**PASSAGE TO READ:**
# Which parts should I cover up?



## akhan48 (Nov 25, 2007)

Hello everyone,

I will be attempting to give my engine bay a good clean this weekend, but I am totally new to it, and paranoid about getting moisture where I shouldn't. I keep reading that I should "cover electrical parts", but what exactly does that include? Here is a pic of my dirty and greasy engine bay:










I already have the AG Engine and Machine cleaner in the spray bottle. If anyone can advise me what I need to cover up before I begin, I would be greatful. And what about the belt in the bottom left of the bay? Does that need protecting from engine cleaner? And what about the exposed -ve battery terminal, do I need to cover it?

Cheers


----------



## Wol (Mar 31, 2008)

i clean engine bays on a daily basis mate, and id say it was fine to attack with degreaser and water tbh. if you want piece of mind tho, just leave the engine running while you attack it with any liquid.
but when people say eletricals they generally mean fuse box, alarms etc... battery will be fine :thumb:


----------



## Glossboss (Feb 28, 2007)

As Wol says,usual elecric bits and you should have no problems, if in doubt, cover it.Belts and things should will be fine.


----------



## Jakedoodles (Jan 16, 2006)

Just make sure electrical and HT leads/PLugs don't get wet and you'll be fine.


----------



## dotnetdave (Aug 31, 2007)

give any electrical connection a quick squirt of wd40 and then cover the brake and clutch resovoirs with some foil and also the air intake.


----------



## akhan48 (Nov 25, 2007)

Thanks everyone for the helpful advice. In the end I just ended up covering some electrical connections with foil and that was about it. Then I liberally applied the AG Engine Cleaner, let it work for a couple of minutes, then agitated with a soft paint brush. Then hosed off under VERY low pressure lol. Then started engine, let it run for a few mins to dry, then let it cool down again and then applied Meg's trim detailer to all plastics and rubber. This was the end result:










It's not perfect by any means, I would say a 90% improvement. Didn't know how to clean those 4 big silver pipes under where it says "i-VTEC" (not a clue what its called lol!). It feels like metal, but the surface is very rough... Would a metal polish be ok to use on it?


----------



## TanS13 (Dec 15, 2007)

That looks like new want to do mine now!


----------



## akhan48 (Nov 25, 2007)

Go for it mate, was pretty easy actually. Was worrying for nothing!


----------



## Macer (Mar 23, 2008)

I have the same engine, will be giving it a clean today, hope it goes aswel as yours.

**DATASET EXCERPTS:**
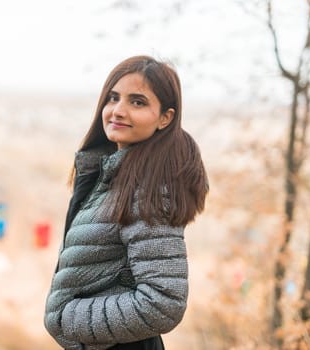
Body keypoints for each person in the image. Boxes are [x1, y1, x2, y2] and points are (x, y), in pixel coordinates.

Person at [43, 55, 209, 350]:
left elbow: (163, 302)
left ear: (165, 118)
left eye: (138, 102)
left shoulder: (148, 189)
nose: (118, 111)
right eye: (113, 98)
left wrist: (68, 316)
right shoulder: (108, 176)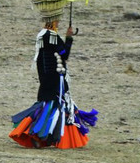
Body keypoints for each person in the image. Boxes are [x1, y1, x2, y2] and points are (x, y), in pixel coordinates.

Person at [9, 14, 96, 148]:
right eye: (57, 20)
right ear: (54, 21)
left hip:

**PROBLEM DESCRIPTION:** Reproduce the passage of the engine bay thread starting with "As Wol says,usual" and going on through "(Jan 16, 2006)". The entries play no part in the work on this page.

**EXERCISE SOLUTION:**
As Wol says,usual elecric bits and you should have no problems, if in doubt, cover it.Belts and things should will be fine.


----------



## Jakedoodles (Jan 16, 2006)